[Aim of the task] Word for word, the data below must be repeated in full; no picture is to be included.

Spatial object tracking data:
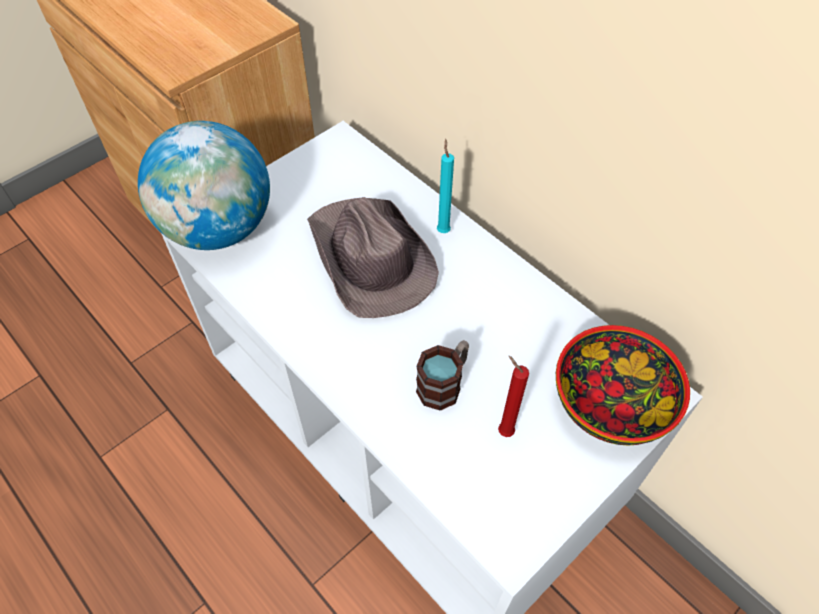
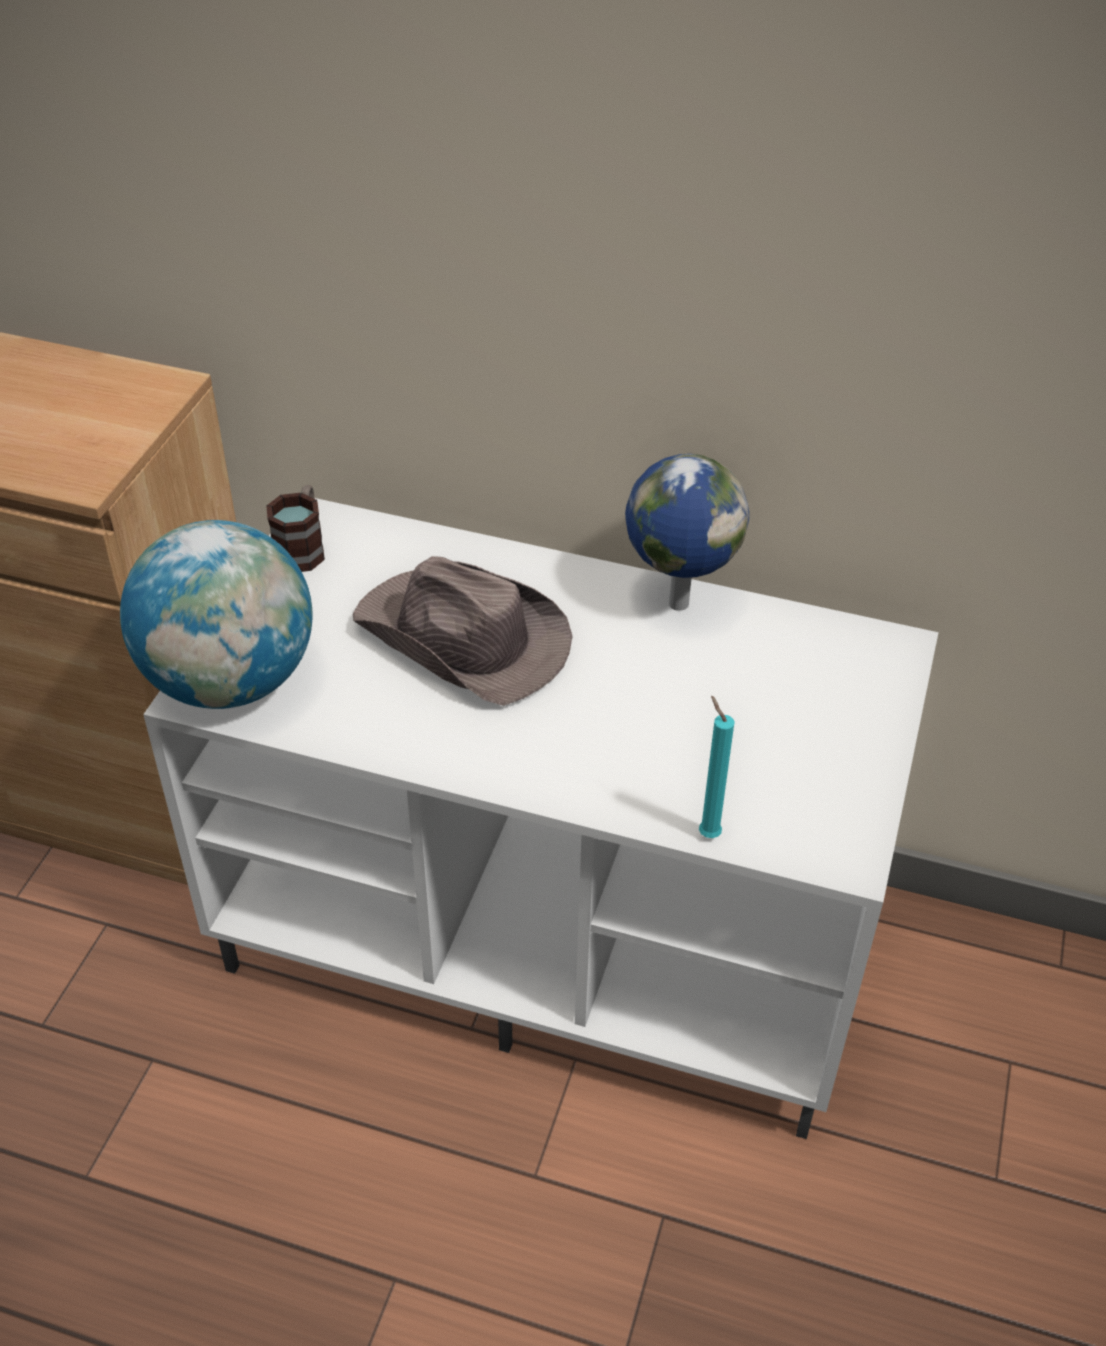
camera: 30 degrees left, 10 degrees down
mug [416,340,469,411] -> mug moved to [266,485,325,572]
turquoise candle [437,139,454,233] -> turquoise candle moved to [699,696,735,838]
red candle [498,356,529,437] -> none
bowl [556,325,690,445] -> none
none -> globe [625,454,749,611]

[Reply to the task]
camera: 30 degrees left, 10 degrees down
mug [416,340,469,411] -> mug moved to [266,485,325,572]
turquoise candle [437,139,454,233] -> turquoise candle moved to [699,696,735,838]
red candle [498,356,529,437] -> none
bowl [556,325,690,445] -> none
none -> globe [625,454,749,611]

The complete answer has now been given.